_Directive_
Set the records down again exactly, apart from any pictures in them.

_Working data_
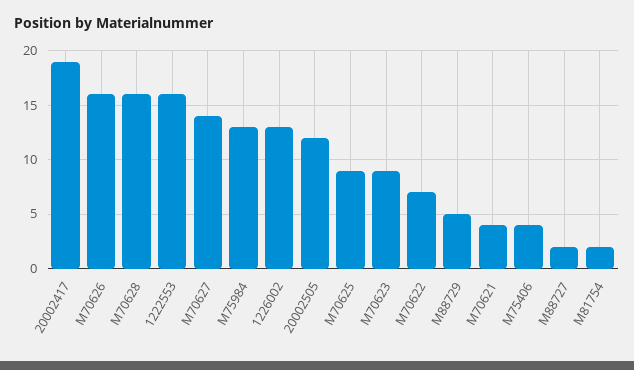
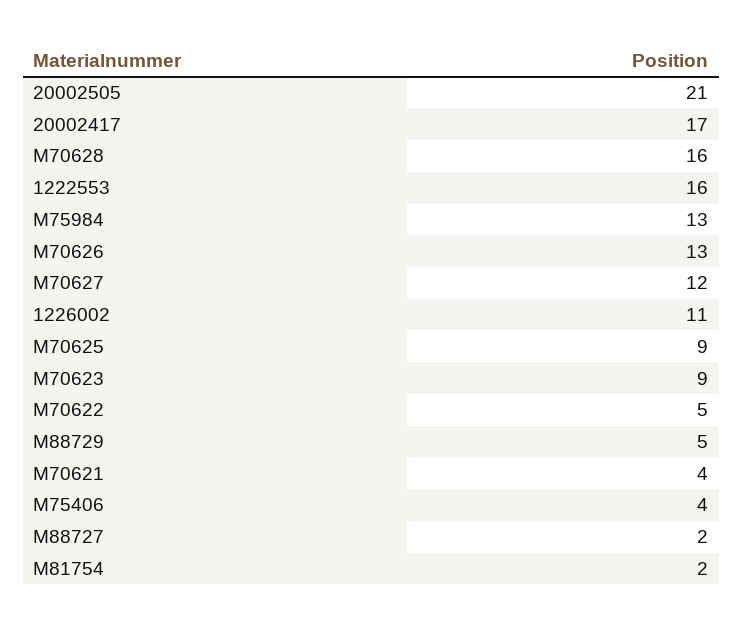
  {
-   "20002417": 19,
+   "20002417": 17,
-   "M70626": 16,
+   "M70626": 13,
    "M70628": 16,
    "1222553": 16,
-   "M70627": 14,
+   "M70627": 12,
    "M75984": 13,
-   "1226002": 13,
+   "1226002": 11,
-   "20002505": 12,
+   "20002505": 21,
    "M70625": 9,
    "M70623": 9,
-   "M70622": 7,
+   "M70622": 5,
    "M88729": 5,
    "M70621": 4,
    "M75406": 4,
    "M88727": 2,
    "M81754": 2
  }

_Task solution_
  {
-   "20002417": 19,
+   "20002417": 17,
-   "M70626": 16,
+   "M70626": 13,
    "M70628": 16,
    "1222553": 16,
-   "M70627": 14,
+   "M70627": 12,
    "M75984": 13,
-   "1226002": 13,
+   "1226002": 11,
-   "20002505": 12,
+   "20002505": 21,
    "M70625": 9,
    "M70623": 9,
-   "M70622": 7,
+   "M70622": 5,
    "M88729": 5,
    "M70621": 4,
    "M75406": 4,
    "M88727": 2,
    "M81754": 2
  }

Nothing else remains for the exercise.